He’s also the first Piston to make a USA Basketball roster since Tayshaun Prince in 2008, and only the third player in franchise history to receive the honor. (Grant Hill made the team in 1996.)
Competing in the Olympics is a massive achievement for any player. It’s a particularly notable one for Grant, who was the 39th pick in 2014. Less than a year ago, he was a high-level role player with the Nuggets, a distant third option behind Nikola Jokic and Jamal Murray. His three-year, $60 million contract last fall with the Pistons was considered an overpay by many critics. It’s now a steal.
“I was blessed when I got the call,” Grant said. “It was an honor. I love to play the game, that’s why I’m here. I was excited. I told my family, everyone was excited for me. This is going to benefit me, being around a group of guys that are this talented, being able to pick up the little things that they do, watching their movements and observing, things like that.

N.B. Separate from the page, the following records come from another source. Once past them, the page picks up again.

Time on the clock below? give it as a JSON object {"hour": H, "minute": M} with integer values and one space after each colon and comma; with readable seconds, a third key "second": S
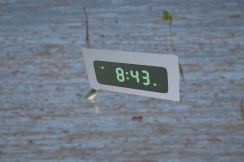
{"hour": 8, "minute": 43}
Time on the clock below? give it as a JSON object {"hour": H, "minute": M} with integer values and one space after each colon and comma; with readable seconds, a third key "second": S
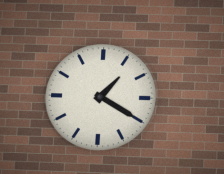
{"hour": 1, "minute": 20}
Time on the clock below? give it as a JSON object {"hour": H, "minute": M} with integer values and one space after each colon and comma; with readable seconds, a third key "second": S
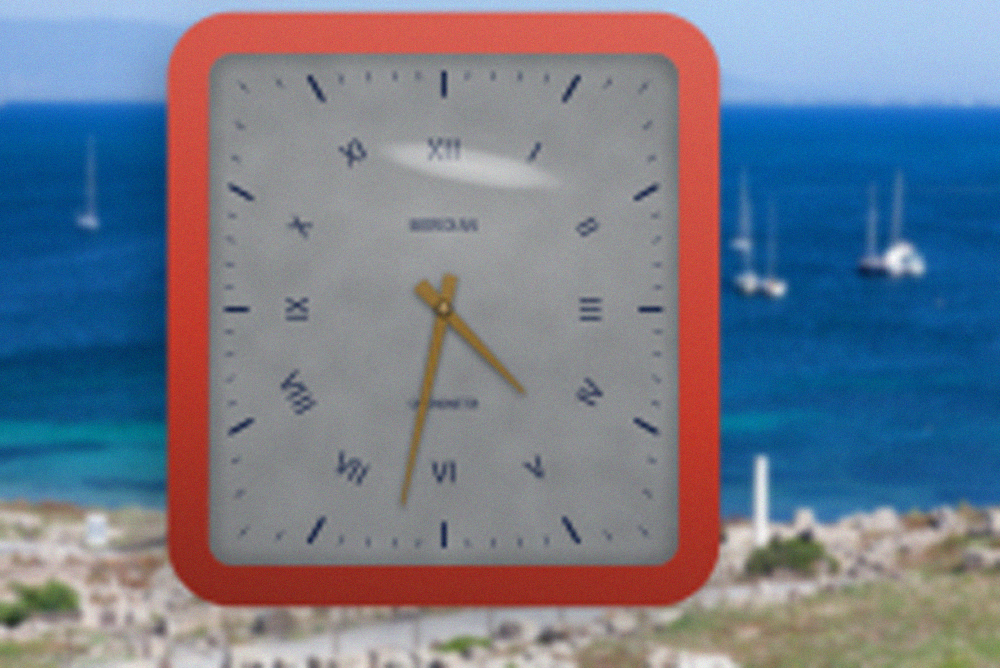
{"hour": 4, "minute": 32}
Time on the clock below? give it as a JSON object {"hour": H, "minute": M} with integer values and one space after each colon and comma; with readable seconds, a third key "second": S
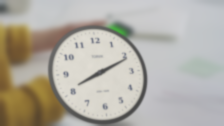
{"hour": 8, "minute": 11}
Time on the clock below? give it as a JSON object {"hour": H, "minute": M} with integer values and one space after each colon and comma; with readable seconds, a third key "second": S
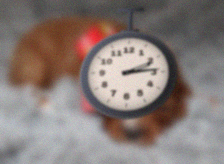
{"hour": 2, "minute": 14}
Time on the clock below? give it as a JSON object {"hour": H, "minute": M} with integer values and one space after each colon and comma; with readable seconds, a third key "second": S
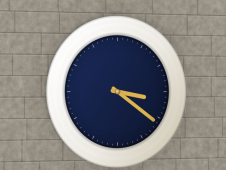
{"hour": 3, "minute": 21}
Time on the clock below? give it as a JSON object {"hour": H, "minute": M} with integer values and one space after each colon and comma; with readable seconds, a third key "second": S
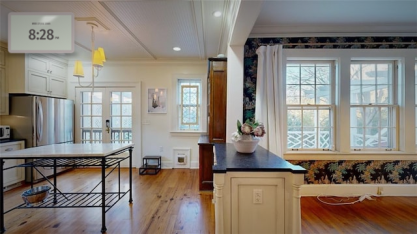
{"hour": 8, "minute": 28}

It only can help me for my future.”
Though he grabbed a starring role with the Pistons, he’ll shift back to filling the gaps for Team USA as a role player. Spurs head coach Gregg Popovich, who’s leading the USA team, said he wanted Grant on the roster because of his versatility. Grant proved his value on defense with the Nuggets, as he was often tasked with defending the opposing team’s best player. He’s a natural fit between some of his ball-dominant teammates, such as Kevin Durant, Bradley Beal and Jayson Tatum.
“I’m going to be playing a lot of defense, hitting open shots, being aggressive when I get the opportunity,” Grant said. “I think that’s my role, a lot of energy, doing what I need to do, whatever I need to do to get this gold.”

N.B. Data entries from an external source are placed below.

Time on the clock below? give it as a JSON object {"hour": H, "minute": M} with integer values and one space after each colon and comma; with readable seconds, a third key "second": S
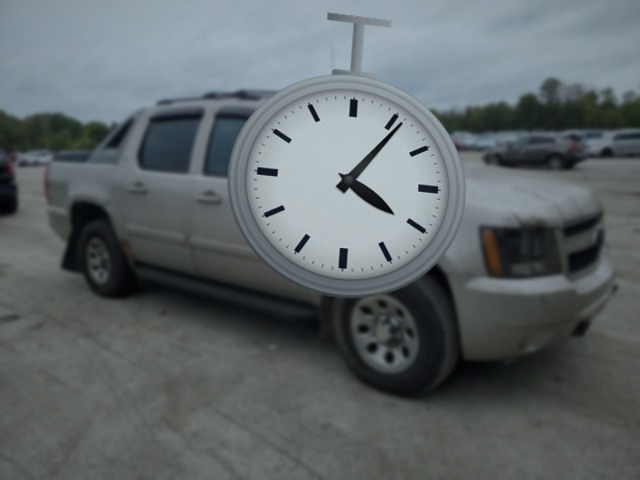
{"hour": 4, "minute": 6}
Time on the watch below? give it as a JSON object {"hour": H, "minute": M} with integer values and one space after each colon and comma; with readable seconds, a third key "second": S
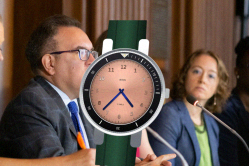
{"hour": 4, "minute": 37}
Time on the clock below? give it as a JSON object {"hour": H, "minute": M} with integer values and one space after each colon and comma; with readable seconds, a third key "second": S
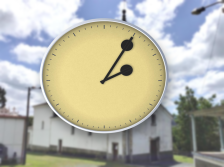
{"hour": 2, "minute": 5}
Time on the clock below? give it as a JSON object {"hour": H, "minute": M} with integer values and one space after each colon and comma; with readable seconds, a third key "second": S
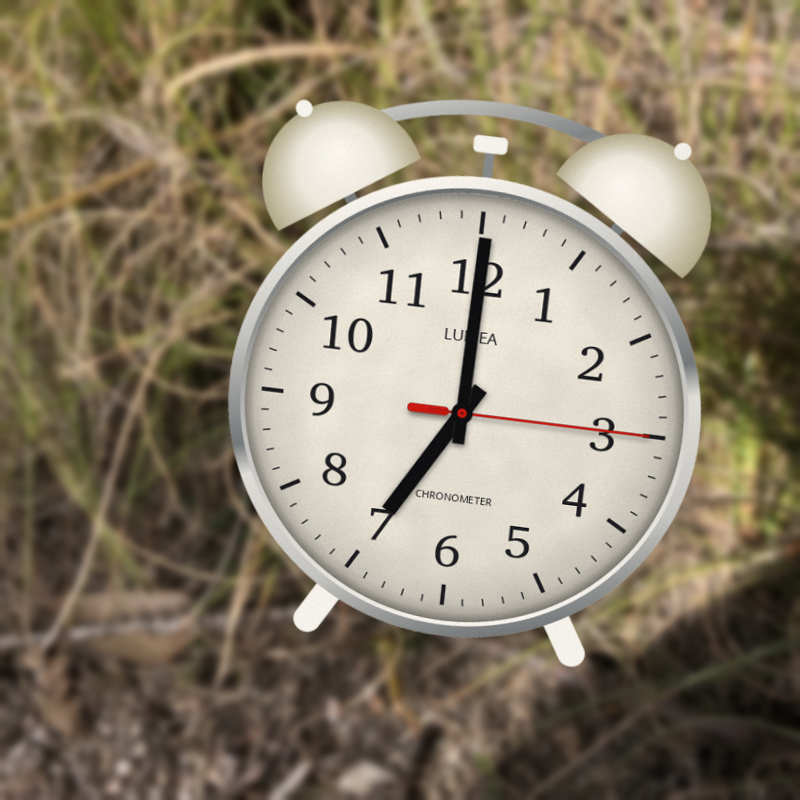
{"hour": 7, "minute": 0, "second": 15}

Training camp began Tuesday in Las Vegas, and the team will play its first exhibition Saturday against Nigeria. Team USA’s Olympic debut comes July 25, against France.
Grant hasn’t been with his new teammates for very long, but he has their trust. After all, they’re already familiar with what he can do.
“Coming out here, it’s very easy for a guy, especially a guy like Jerami who hasn’t been at that level for as long as a Kevin Durant, for as long as a Damian Lillard, it’s very easy for a guy to come in and take a back seat to those guys,” Green said. “He’s come in, he’s been aggressive, playing with extreme energy and he’s going to be a huge part and play a huge role in us winning the gold.”